Margo Price: “I knew that this was my true calling”

Nashville's insurgent new star takes Uncut on a bar crawl

Trending Now

Originally published in Uncut’s October 2016 issue (Take 233)

A long night out in Nashville with the town’s insurgent new star, Margo Price. Uncut’s Stephen Deusner goes on a bar crawl with the Price family to discover how hard times and personal tragedy led to Midwest Farmer’s Daughter, and the runaway country success story of 2016.



“I like spicy food and I like cheese,” Margo Price says as she scoots into a booth at Duke’s, a new dive in East Nashville. She points proudly to a small, handwritten sign across the room that advertises a sandwich that bears her name. The Margo Price is grilled cheese with Muenster, white cheddar, red onion and spinach, spiked with a bit of giardiniera and accompanied by a herb mayo dipping sauce. It’s not for the faint of heart or the weak of stomach, but Price grabs one regularly – or as regularly as she can when she’s not touring behind her solo debut, Midwest Farmer’s Daughter, one of the best country albums of the year.

“My husband used to work here when the place first opened,” says the Buffalo Prairie, Illinois, native. “He worked behind the counter making sandwiches, and I would come in and always order the same thing – a spicy grilled cheese. So they made me a sandwich.” It’s become a popular menu item, even more so now that Price has become one of the hottest acts in town, and that little sign on the wall hangs like a trophy: a certificate of the perseverance ingrained in her personality. Her professional philosophy is the same as her strategy for getting herself on the menu: just keep doing what you’re doing until someone takes notice.

Tonight, however, Price isn’t eating. Dinner is long over and the sandwich counter has been closed for hours. Instead, she’s sipping a mescal margarita, her favourite at Duke’s because the bartender mixes in chili powder to give it a kick. Sporting
a retro mini-dress, bright red with a ’60s mod ingénue look, Loretta Lynn by way of Jeannie C Riley, Price holds court effortlessly at Duke’s. Bargoers pass by and say hi, ask how she’s doing. Some, like the two young women at the bar, are fans of her music; others are old friends who haven’t seen her around for a while. Price treats everyone with the same casual intimacy.


As she settles in at a small table near the entrance, Price has to half-shout to be heard. “Most of the time I find it easy to talk to people. I waitressed forever, and that was like being interviewed all the time. With waitressing, you can come to the table and talk to the people, and then you can say you gotta check  on this other table. With bartending, you’re stuck behind the bar. You’re trapped.”

The attention doesn’t bother her tonight. In fact, she seems to relish the chatty atmosphere at Duke’s, where she’s still treated more like a barroom regular than a local celebrity who has, in the past six months, played The Late Show With Stephen Colbert, Saturday Night Live and The Tonight Show Starring Jimmy Fallon. “I can still wander pretty freely in my day-to-day life without being bothered. I’m kind of a chameleon in the way I look and dress, so I can walk through the airport and nobody bothers me. Every now and then you’ll have somebody stop you in the grocery store. That’s a nice thing. I still haven’t found it too much of a drag yet.”

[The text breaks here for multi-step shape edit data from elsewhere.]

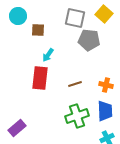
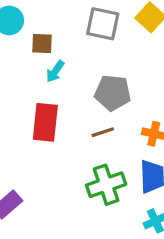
gray pentagon: (89, 40) -> (113, 93), moved
cyan arrow: (48, 55) -> (55, 71), moved

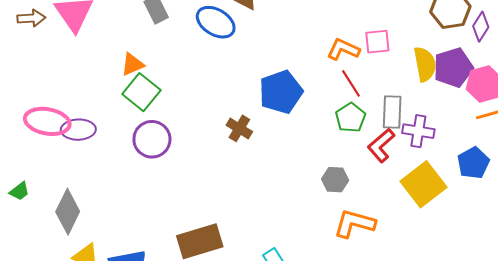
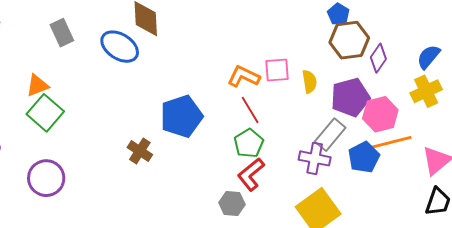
yellow semicircle: (425, 64) -> (309, 82), moved, size x0.7
gray rectangle: (392, 112) -> (330, 135), moved, turned 36
purple circle: (152, 139) -> (46, 178), moved
red L-shape: (381, 145) -> (251, 174), moved
blue pentagon: (473, 163) -> (364, 157), moved

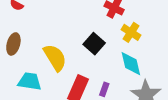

After more than a decade of gigging and touring, things are starting to happen very quickly for Price. There are television appearances, long tours in America and abroad, summer festival gigs, and a schedule so hectic that she can barely keep up with it. But many things remain the same. “I still live in the same house. My husband and I have only one car. I’m still living a modest life, hanging out with my same friends. I’m trying to keep things as normal as possible, whatever that might be. Good or bad, I take it all one day at a time.”